Preheat oven to 325°. In a big bowl mix half of the sugar, 3 to 4 pinches of cinnamon, 2 pinches salt, apples, vanilla and 3 to 4 pinches of flour. Toss it all until the apples are well coated. If your apples are very juicy and you find there’s a lot of liquid, add a few more pinches of flour until the mix is a bit dryer – but not to the point where all the liquid has become a paste.

Put the mixture into a 9 by 13 baking dish or a deep, large pie dish.

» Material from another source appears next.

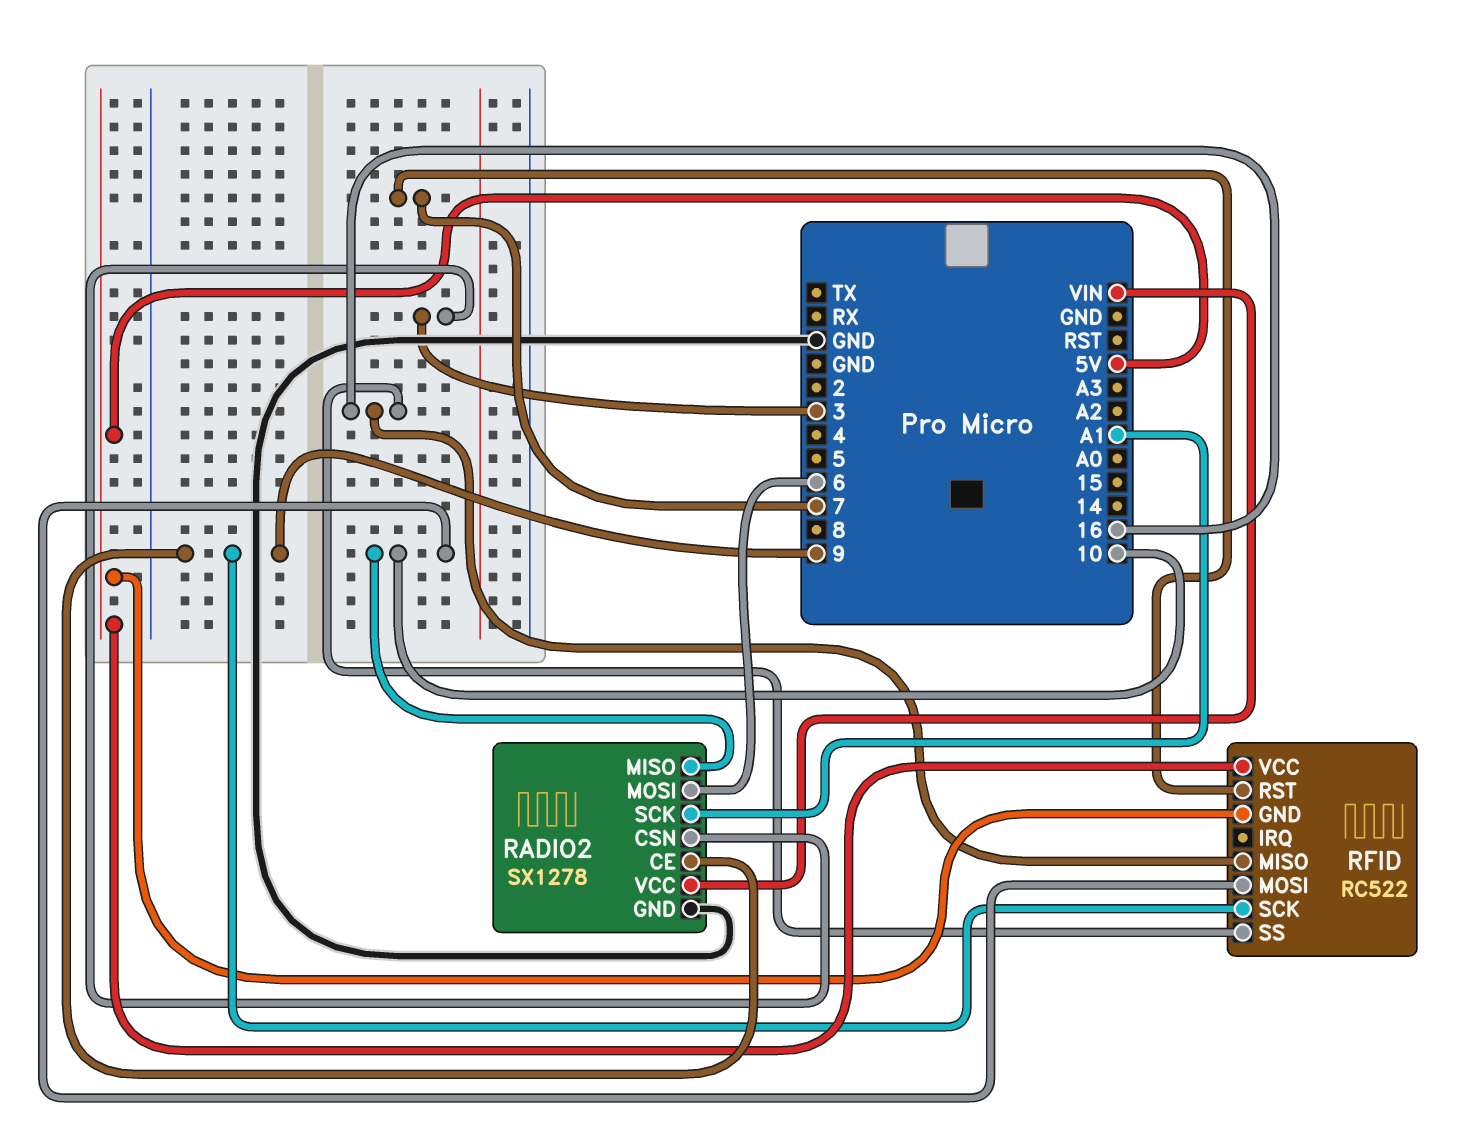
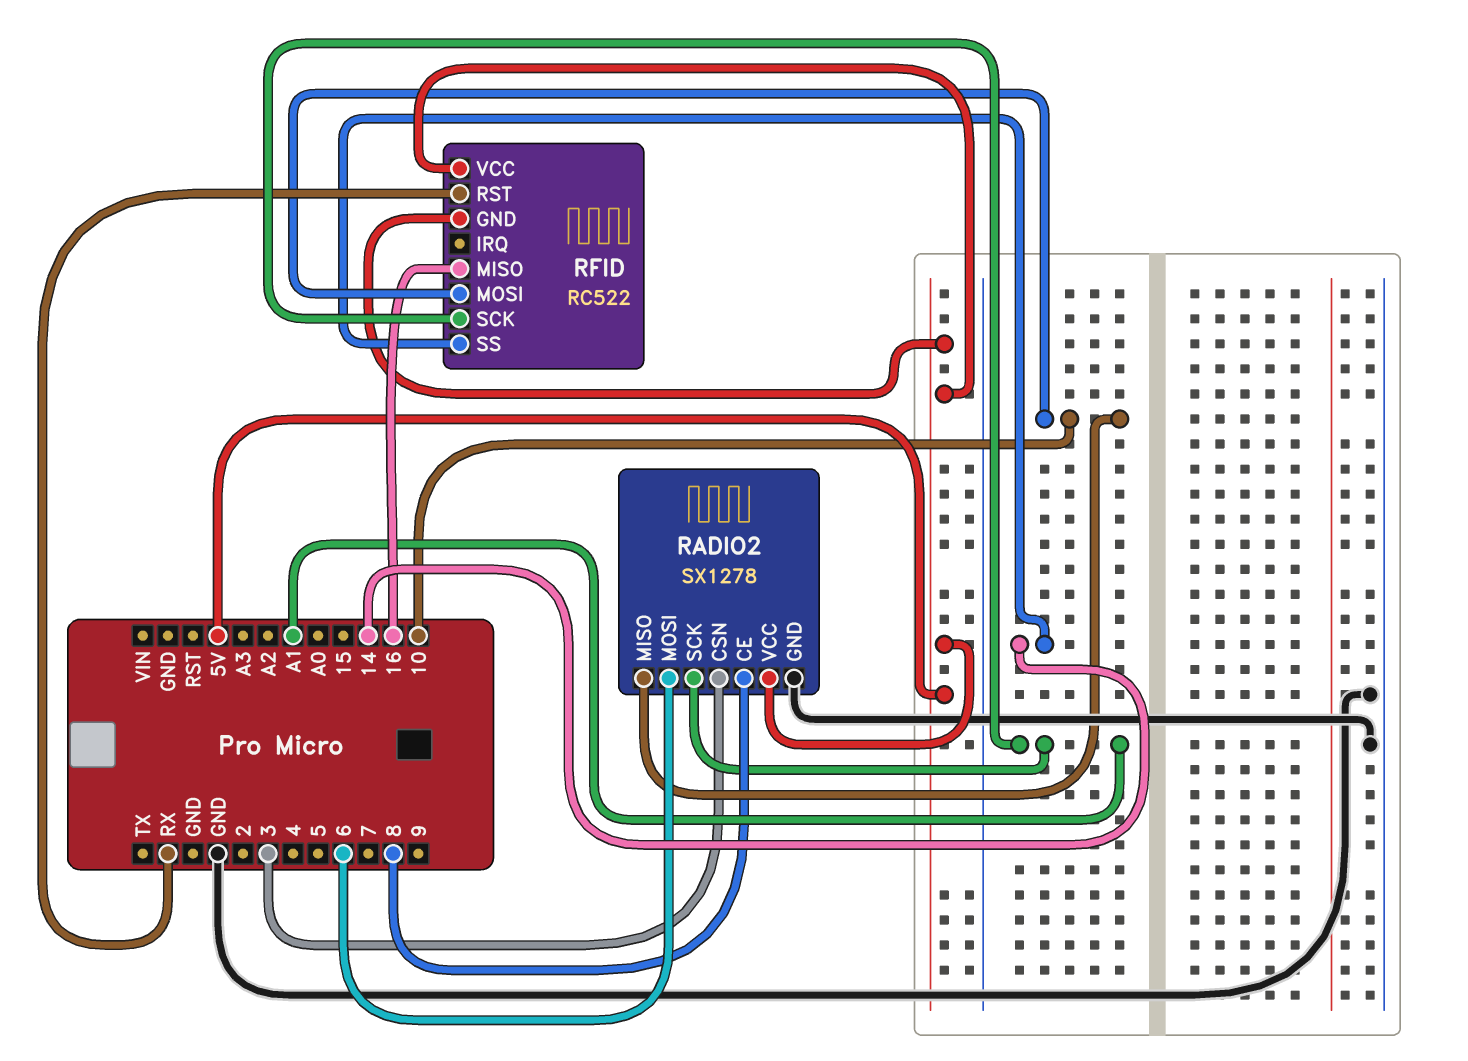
RADIO2 pin CE: 9 -> 8
RADIO2 pin VCC: VIN -> 5V
RFID pin RST: 7 -> RX
RFID pin SCK: 9 -> A1
RFID pin SS: 16 -> 14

In a fresh bowl: Add the butter, a pinch of salt, a pinch or two of cinnamon, three handfuls of oats and the remaining sugar. Get in there and start pinching and twisting the butter into the other ingredients. This delicious buttery sugary mixture will start to clump up. Keep going until all the butter is broken in. The friction that you create with the pinching helps the butter melt into the oats and gets the whole mix combined. If the mixture seems too buttery you can add more oats. More buttery or more oats – you can’t really go wrong.

Cover the apple mixture with the oat mixture and put it into the oven. It takes 45 minutes to an hour, your nose will tell you it’s done. But you can leave it longer. The longer it sits in the oven the more the butter and sugar will caramelize. That caramelization is sooooooo delish.

Let cool for 10 minutes and serve with a scoop of vanilla ice cream.